Le 15 mai 2017, le réacteur 4 est à l’arrêt pour rechargement du combustible et maintenance. Un robinet du système d’injection de sécurité à haute pression est déposé afin de réaliser un déboucher une tuyauterie. Le 22 mai 2017, afin de réaliser un essai sur le même circuit, ce robinet est reposé sans que sa maintenance ne soit complètement réalisée. Cette maintenance n’est finalement pas reprogrammée.

Le 16 juin 2017, lors du redémarrage du réacteur, il est détecté une inétanchéité du même robinet. Ce robinet étant connecté au réservoir d’injection d’acide borique alimentant les deux voies du système d’injection de sécurité du réacteur, la fonction d’injection de sécurité à haute pression n’est plus disponible. Dans ces conditions, le réacteur est replié afin de procéder aux réparations.

Cet événement n’a pas eu de conséquence sur les installations, sur l’environnement ou sur les travailleurs. Il a été initialement classé au niveau 0 de l’échelle INES en raison du non-respect des spécifications techniques d’exploitation lors de sa déclaration par EDF le 20 juin 2017. A la suite de la réception du rapport d’analyse de l’événement, l’ASN a reclassé au niveau 1 de l’échelle INES le 16 octobre 2017 en raison du caractère tardif de la détection de l’indisponibilité du circuit RIS.

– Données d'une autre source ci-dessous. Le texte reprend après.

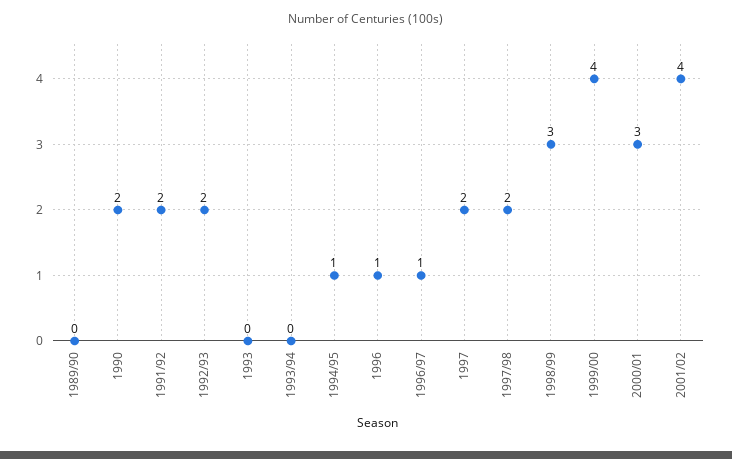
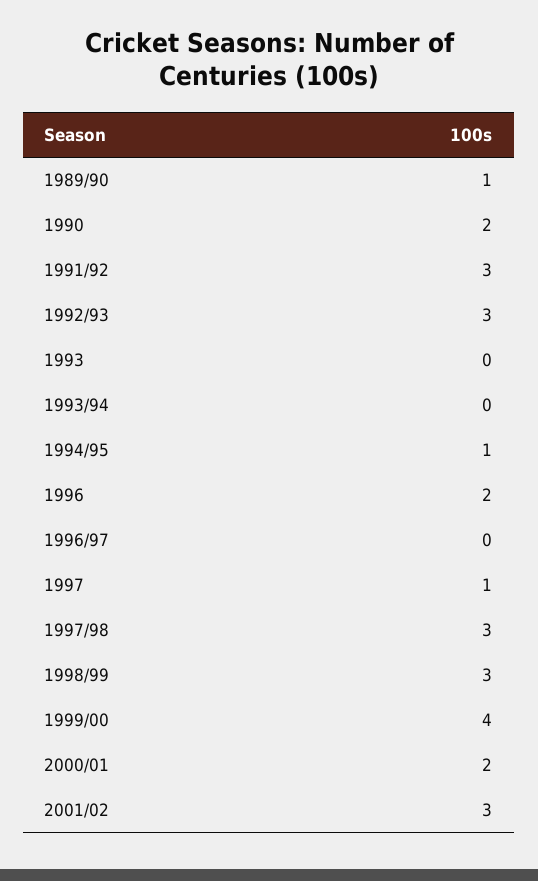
1989/90: 0 -> 1
1991/92: 2 -> 3
1992/93: 2 -> 3
1996: 1 -> 2
1996/97: 1 -> 0
1997: 2 -> 1
1997/98: 2 -> 3
2000/01: 3 -> 2
2001/02: 4 -> 3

https://www.asn.fr/Controler/Actualites-du-controle/Avis-d-incident-des-installations-nucleaires/Indisponibilite-du-circuit-d-injection-de-securite-a-haute-pression


[2Le circuit d’injection de sécurité, situé dans la partie nucléaire de l’installation, assure en cas d’accident le refroidissement du cœur du réacteur et l’injection de bore dans l’eau du circuit primaire (le bore absorbant fortement les neutrons). En fonctionnement normal, ce circuit est à l’arrêt.

[3Le repli du réacteur consiste à arrêter la réaction nucléaire et à abaisser la pression et la température de son circuit primaire.